There are ways to do this better. Let's say that it's 1 party and you're trying to figure out if you've seen en email address before. (That's the case in the article, there are also schemes where you and another entity can figure out if you both saw any email addresses -- but that's not what we're discussing here.)

We already know how to take relatively low entropy things and store them securely to see if you've seen them before, for password storage! However, password storage works a little differently. You _know_ which entry you're checking against because you have a secret (password) but also an identifier (user name) -- so you can recompute against the same random key. This randomization means attackers need to try every password for every user. This doesn't work for us, because we just have an email, but it's close.

Three parts worth considering: KDF, PRF and truncation. Firstly, your (deterministic, for reasons mentioned above) PRF turns your low-entropy input into a higher-entropy key. But (again, for reasons mentioned above) attackers still just have to try every email should they compromise your database. You can fix that problem by also adding a PRF (pseudorandom function) that you rate-limit vigorously. Think of a PRF as a keyed hash -- the usual example is HMAC-SHA256. If you're capable of keeping PRF key material safe but might leak a database dump (not unreasonable), the PRF forces the attack to be online: an attacker can only validate guesses as long as they have access to the PRF, and the PRF comes with audit trails and rate limits.

Finally, you can choose to truncate the output.
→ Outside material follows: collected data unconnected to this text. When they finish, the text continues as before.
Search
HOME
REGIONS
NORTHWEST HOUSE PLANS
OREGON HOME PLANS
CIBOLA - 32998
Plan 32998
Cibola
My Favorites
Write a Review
Because the output space of your PRF will be much, much larger than the input space of email addresses, a match out of the PRF gives you almost perfect certainty that you've seen the email address before. That goes for you, and an attacker. If, let's say, you have another way to validate if you've seen the user before (but it's expensive, say, you have an encrypted offline dataset but it's AES-GCM'd and you can't afford to decrypt the entire thing every time), truncation gives you a neat way to _probabilistically_ say if you've seen an address before.

1 comments

> You can fix that problem by also adding a PRF (pseudorandom function) that you rate-limit vigorously. Think of a PRF as a keyed hash -- the usual example is HMAC-SHA256. If you're capable of keeping PRF key material safe but might leak a database dump (not unreasonable), the PRF forces the attack to be online: an attacker can only validate guesses as long as they have access to the PRF, and the PRF comes with audit trails and rate limits.

That particular part is assuming security through not knowing the implementation of the security models components, aka. security through obscurity. Rule no. 1 in security, always assume that the adversary knows exactly how everything is implemented and can do that for himself.

What? A PRF having a secret key is not “security by obscurity.” I am documenting how the entire process works and where the security properties come from.